Unabhängig davon verkennt der AS den Prüfungsmaßstab im Rahmen einer Nichtzulassungsbeschwerde nach § 144 SGG. Es war nicht zu überprüfen, ob ein wichtiger Grund vorliegt, sondern ob eine abstrakt klärungsbedürftige und klärungsfähige Rechtsfrage aufgeworfen wird. Das Gericht hat in seiner Entscheidung unter Bezugnahme auf BSG-Rechtsprechung dargelegt, dass das im Ergebnis nicht der Fall ist. Dabei hat es sich, anders als der AS meint, die Rechtsauffassung des Sozialgerichts gerade nicht zu eigen gemacht, vielmehr offengelassen, ob diese rechtlich zutreffend ist.
Entgegen der Auffassung des AS begründet die etwaige sachliche Unrichtigkeit der SG-Entscheidung aufgrund einer unzutreffenden Anwendung von § 32 SGB II und § 60 SGB I keinen Verfahrensmangel i.S.v. § 144 SGG (vgl. Meyer-Ladewig, a.a.O., § 144 Rn 32). Die vom AS zitierte Entscheidung des BVerfG bzgl. des Beleidigungsstraftatbestandes ist nicht einschlägig. Dies gilt gleichermaßen für die behauptete Divergenz.
Auch soweit sich die Anhörungsrüge gegen die Verwerfung der Anhörungsrüge, Rechtsbeschwerde bzw. Beschwerde richtet, liegt eine entscheidungserhebliche Gehörsverletzung nicht vor.
Zu 1. Der AS verkennt, dass sich die Übersendung der Klageschrift nach § 104 Satz 4 SGG an die Beklagtenseite, hier also an den AG -und nicht an den AS- richtet. Mit gerichtlichen Schreiben vom 24.4.2020 wurde dem AG im Übrigen in allen drei Verfahren die Beschwerdeschrift mit Fristsetzung zur Äußerung innerhalb eines Monats zur Kenntnis gegeben.
Zu 2. Es trifft nicht zu, dass sich das Gericht geweigert hat, alle Akten dem SG zu übermitteln.

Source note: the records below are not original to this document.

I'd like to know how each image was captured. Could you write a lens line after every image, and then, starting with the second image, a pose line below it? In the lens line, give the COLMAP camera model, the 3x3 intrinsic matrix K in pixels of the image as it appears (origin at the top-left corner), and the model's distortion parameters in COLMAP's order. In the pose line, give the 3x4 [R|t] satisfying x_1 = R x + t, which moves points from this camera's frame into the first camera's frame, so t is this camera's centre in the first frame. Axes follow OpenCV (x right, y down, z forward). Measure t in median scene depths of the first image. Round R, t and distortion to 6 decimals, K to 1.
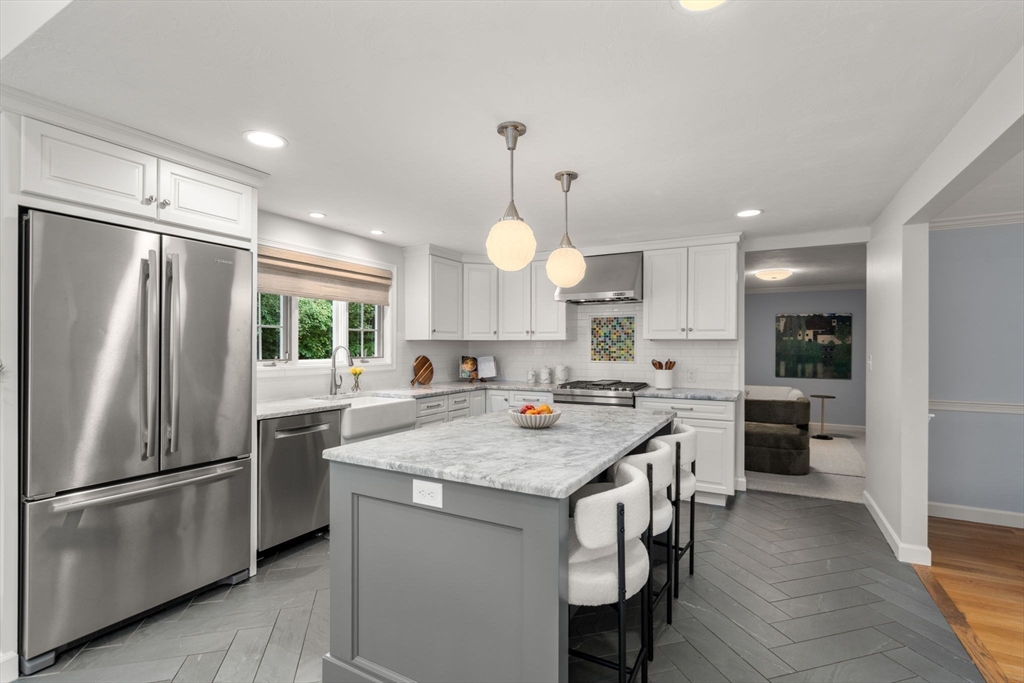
lens RADIAL K [[470.9, 0, 506.3], [0, 470.9, 345.7], [0, 0, 1]] dist [-0.001717, 0.001269]
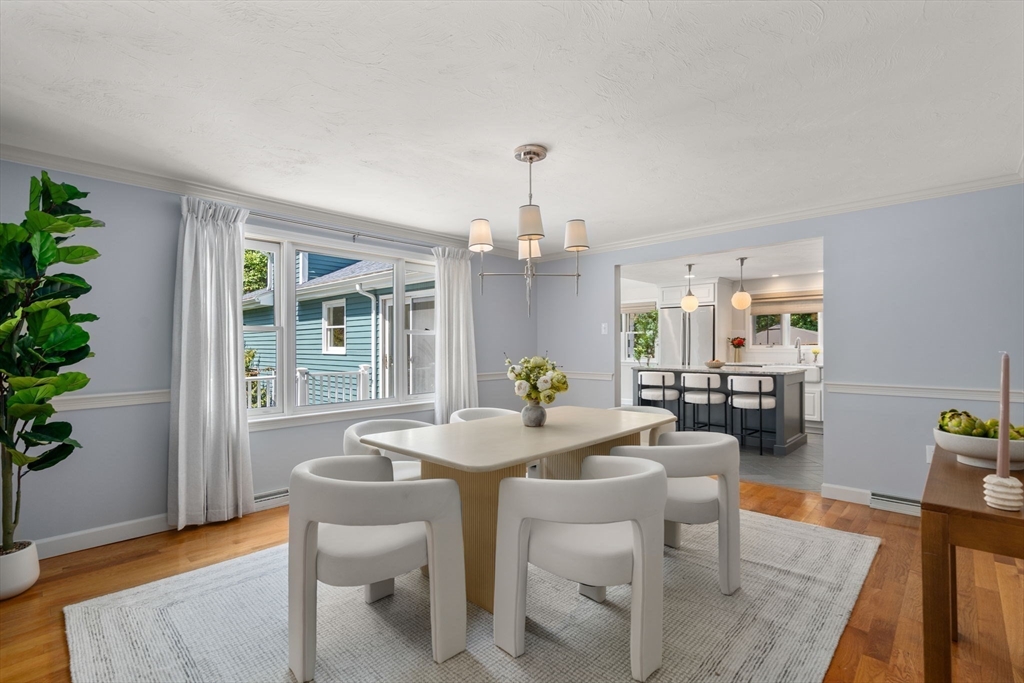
lens RADIAL K [[470.9, 0, 506.3], [0, 470.9, 345.7], [0, 0, 1]] dist [-0.001717, 0.001269]
pose [[-0.255272, -0.000828, -0.966869, 1.480033], [0.004086, 0.999990, -0.001935, 0.026597], [0.966861, -0.004444, -0.255266, 0.286957]]
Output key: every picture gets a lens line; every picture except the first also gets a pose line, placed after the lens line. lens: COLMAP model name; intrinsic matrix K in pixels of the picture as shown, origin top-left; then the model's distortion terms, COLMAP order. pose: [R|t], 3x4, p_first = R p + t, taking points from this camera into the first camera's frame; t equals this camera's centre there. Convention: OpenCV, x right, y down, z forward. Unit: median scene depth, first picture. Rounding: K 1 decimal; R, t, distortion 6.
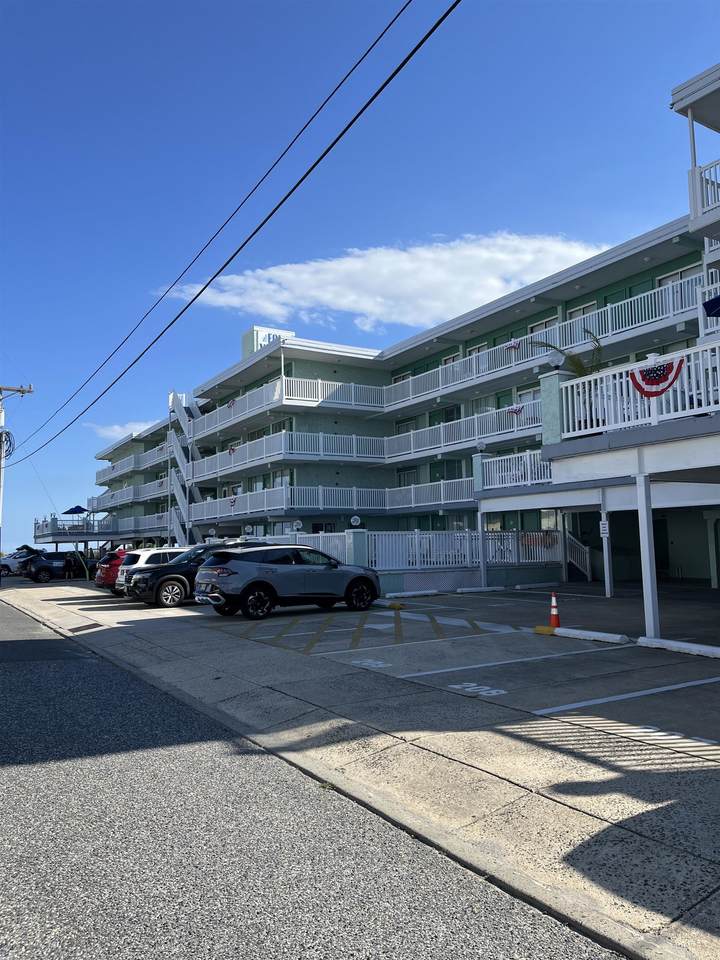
lens RADIAL K [[717.9, 0, 359.6], [0, 717.9, 479.7], [0, 0, 1]] dist [0.009467, 0.001245]
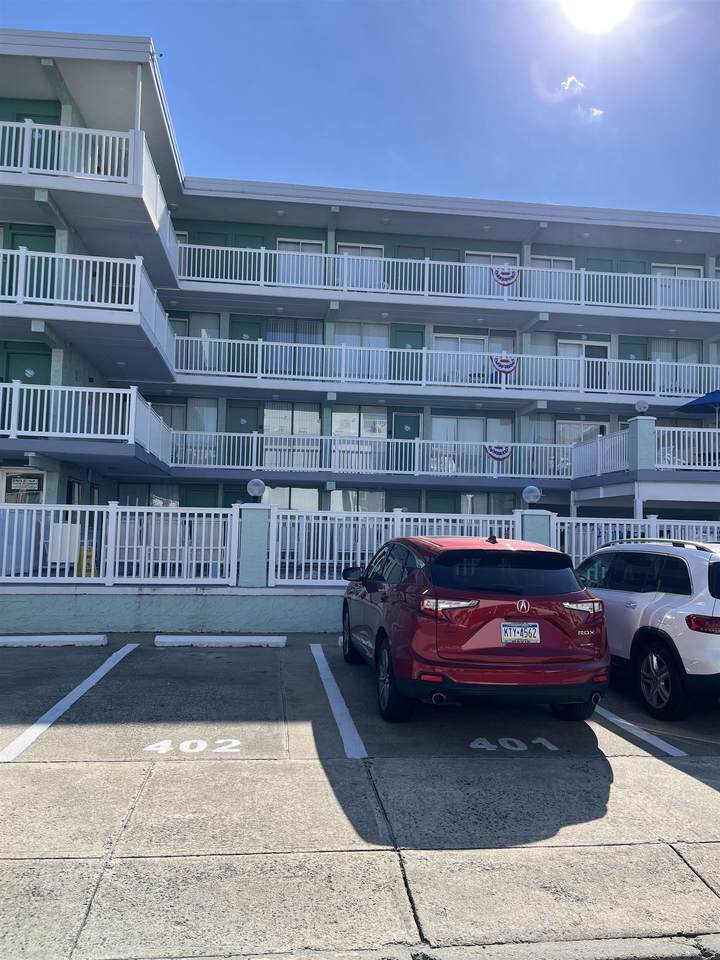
lens RADIAL K [[717.9, 0, 358.9], [0, 717.9, 480.6], [0, 0, 1]] dist [0.009467, 0.001245]
pose [[0.409254, 0.099206, 0.907011, -0.427551], [-0.111423, 0.992065, -0.058234, 0.072738], [-0.905592, -0.077229, 0.417061, 0.707210]]
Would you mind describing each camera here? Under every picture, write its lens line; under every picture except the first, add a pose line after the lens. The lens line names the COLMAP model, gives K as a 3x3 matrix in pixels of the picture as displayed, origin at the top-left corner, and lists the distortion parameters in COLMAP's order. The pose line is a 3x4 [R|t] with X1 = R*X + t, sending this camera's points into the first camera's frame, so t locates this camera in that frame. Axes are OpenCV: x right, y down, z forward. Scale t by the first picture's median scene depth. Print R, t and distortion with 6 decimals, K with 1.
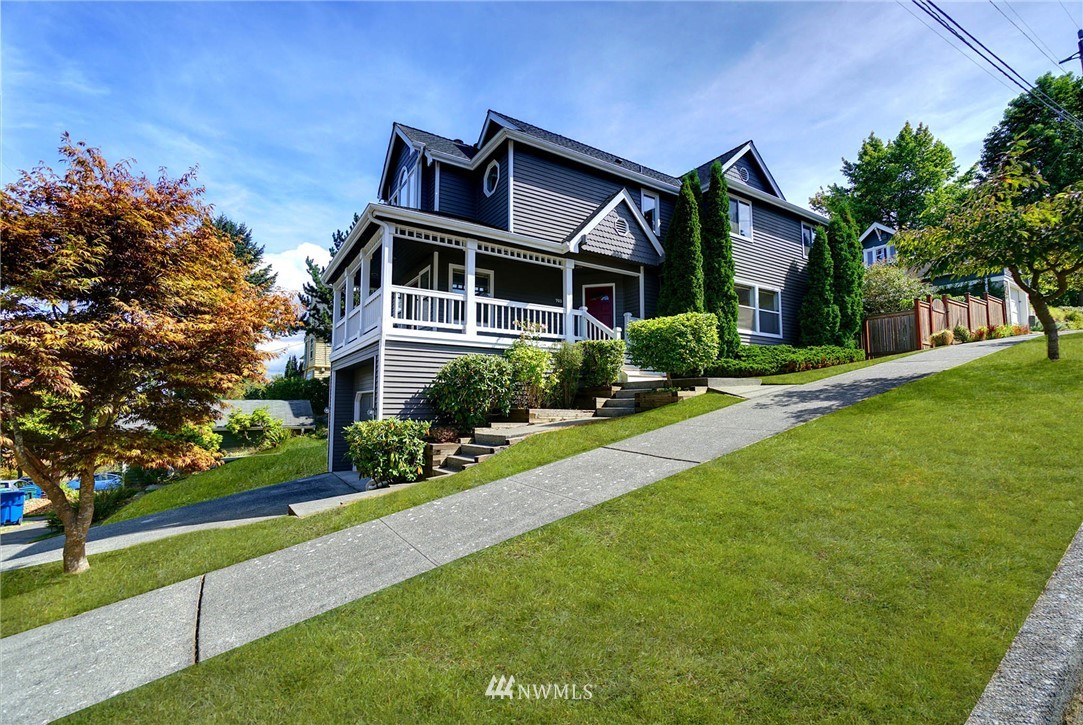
lens RADIAL K [[463.9, 0, 538.4], [0, 463.9, 366.6], [0, 0, 1]] dist [-0.000376, 0.000307]
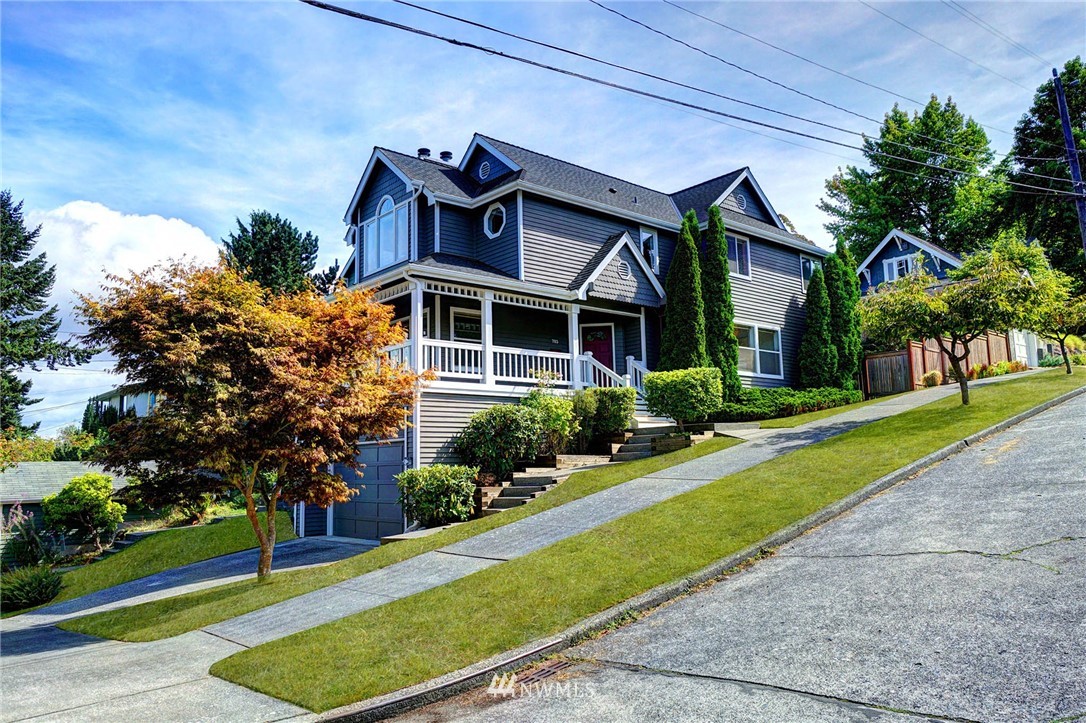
lens RADIAL K [[796.0, 0, 543.0], [0, 796.0, 361.5], [0, 0, 1]] dist [-0.000305, -0.002853]
pose [[0.987036, -0.003974, 0.160447, -0.273146], [0.012272, 0.998635, -0.050762, -0.024783], [-0.160026, 0.052073, 0.985738, -0.652950]]
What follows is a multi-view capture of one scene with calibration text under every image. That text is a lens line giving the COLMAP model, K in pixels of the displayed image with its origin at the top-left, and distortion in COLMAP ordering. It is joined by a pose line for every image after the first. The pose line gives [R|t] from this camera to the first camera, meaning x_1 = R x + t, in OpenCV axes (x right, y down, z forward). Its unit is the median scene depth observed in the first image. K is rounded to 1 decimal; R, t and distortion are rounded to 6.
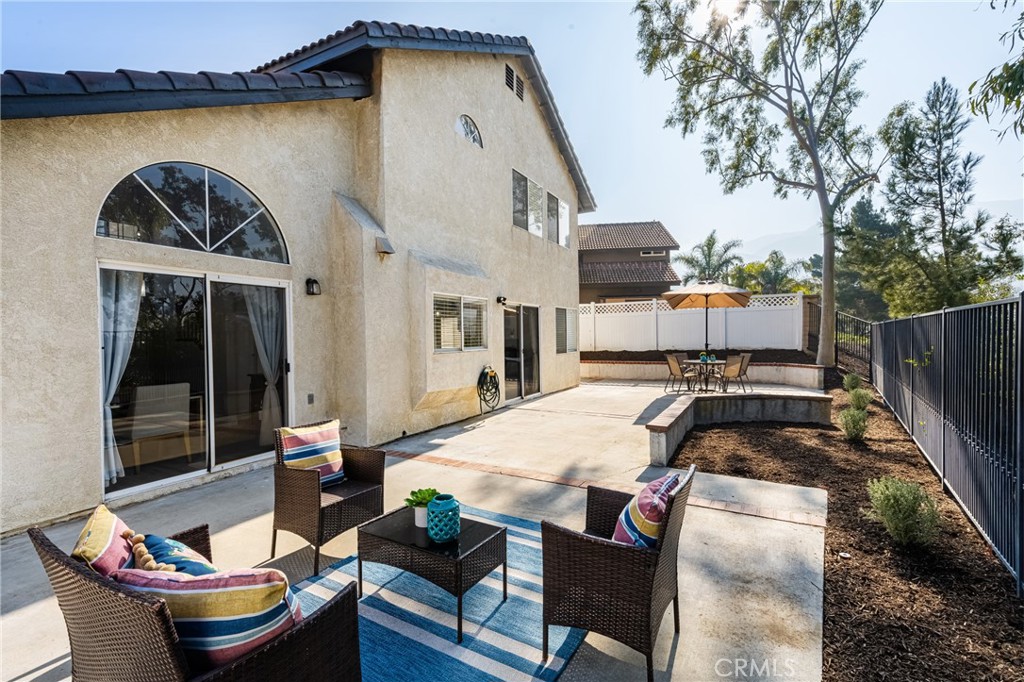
lens RADIAL K [[460.4, 0, 503.5], [0, 460.4, 339.2], [0, 0, 1]] dist [0.014935, 0.000196]
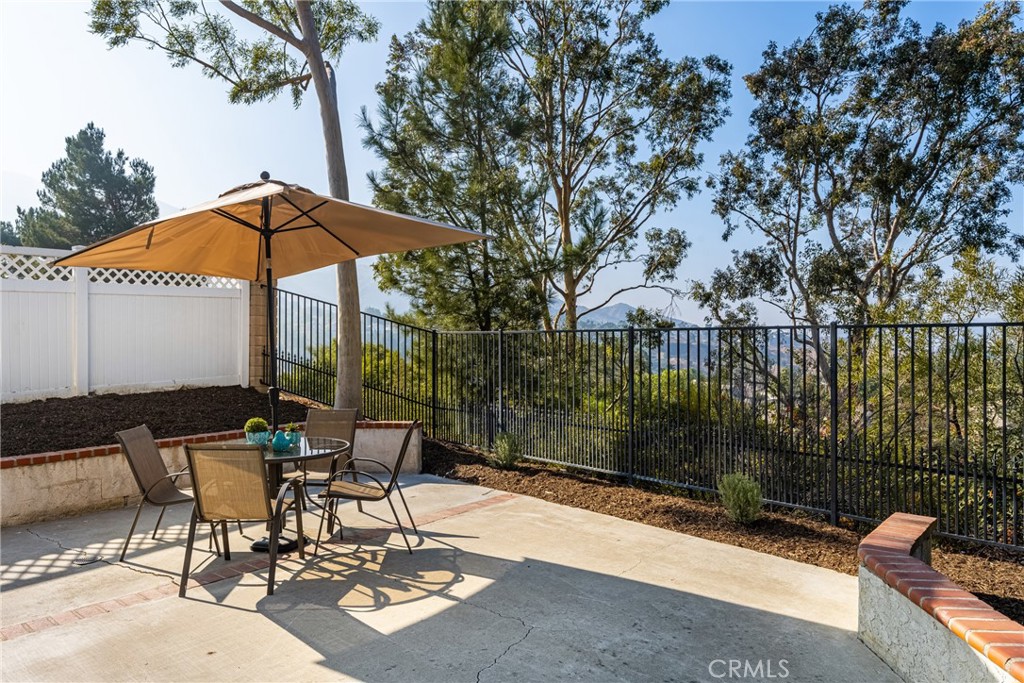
lens RADIAL K [[686.9, 0, 511.3], [0, 686.9, 343.8], [0, 0, 1]] dist [-0.001482, -0.003187]
pose [[0.229318, -0.003171, 0.973346, 0.053610], [0.015572, 0.999879, -0.000411, -0.028643], [-0.973227, 0.015252, 0.229340, 1.198192]]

Vielmehr wurden sämtliche vorhandene Akten mit gerichtlichem Schreiben vom 24.6.2020 und 24.8.2020 dem Sozialgericht zugeleitet.
Es kann dahinstehen, ob hierin eine Verfahrensverschleppung zu sehen ist, denn jedenfalls ist nicht ersichtlich, wie hierdurch der Anspruch des AS auf rechtliches Gehör in entscheidungserheblicher Weise verletzt worden sein soll.
Zu 3. Der AS macht die Unrichtigkeit der gerichtlichen Einschätzung der Verfahrensverschleppung durch den AS geltend. Die vermeintliche Unrichtigkeit einer Rechtsauffassung begründet keine Gehörsverletzung.
Zu 4. Die zitierten Entscheidungen des BVerfG betrafen die hier nicht einschlägige Statthaftigkeit von Anhörungsrügen gegen die Zurückweisung von Befangenheitsanträgen.
Das Nichterwähnen einer vom Rechtsstandpunkt des Gerichts nicht einschlägigen Entscheidung des BVerfG stellt entgegen der Auffassung des AS keine Gehörsverletzung i.S.v. § 62 SGG, Art. 103 GG dar. Der Wortlaut von § 178a Abs. 1 Satz 2 SGG, wonach die Anhörungsrüge gegen eine der Endentscheidung vorausgehende Entscheidung nicht statthaft ist, ist im Übrigen eindeutig.
Die Kostenentscheidung beruht auf § 193 SGG.
Dieser Beschluss ist gemäß § 177 SGG unanfechtbar.